Metrics, Logs, and Traces Overview
1. Metrics
Definition
Metrics are quantifiable measurements used to track and assess the status of a specific process. They provide insights into performance over time.
Key Metrics Examples
- CPU Usage
- Memory Usage
- Response Time
- Error Rate
Collecting Metrics
Metrics can be collected using various tools such as Prometheus
, Grafana
, or Datadog
.
2. Logs
Definition
Logs are records generated by applications, services, and systems that provide detailed information about events that occur during operation.
Log Levels
- Debug
- Info
- Warning
- Error
- Critical
Logging Best Practices
Use structured logging to enable easier searching and filtering of log data.
3. Traces
Definition
Traces track the progression of requests through various services. They help identify bottlenecks and latency issues in distributed systems.
Tracing Tools
Common tools for tracing include OpenTracing
, Jaeger
, and Zipkin
.
Example of a Trace
GET /api/user/123
├── Database Query: SELECT * FROM users WHERE id=123
└── Cache Check: Cache hit/miss
4. Best Practices
Monitoring Best Practices
- Define clear metrics for success.
- Use a centralized logging system.
- Implement alerting based on thresholds.

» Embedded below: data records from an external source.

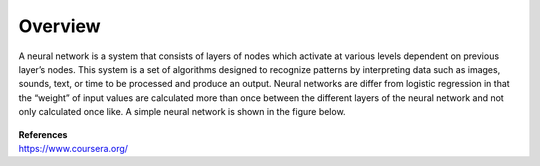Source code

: --------
Overview
--------

A neural network is a system that consists of layers of nodes which activate at various levels dependent on previous layer’s nodes. This system is a set of algorithms designed to recognize patterns by interpreting data such as images, sounds, text, or time to be processed and produce an output. Neural networks are differ from logistic regression in that the “weight” of input values are calculated more than once between the different layers of the neural network and not only calculated once like. A simple neural network is shown in the figure below.


.. figure:: _img/overview.png


| **References**
| https://www.coursera.org/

- Regularly review and refine metrics/logs/traces.
5. FAQ
What is the difference between metrics, logs, and traces?
Metrics give you a broad overview of system performance, logs provide detailed information about system events, and traces follow the journey of requests across services.
How do I choose the right monitoring tools?
Consider factors like your team’s expertise, the complexity of your systems, and the specific metrics/logs/traces you need to analyze.
What is the role of APM in monitoring?
Application Performance Monitoring (APM) tools help in tracking the performance of applications, including metrics, logs, and traces.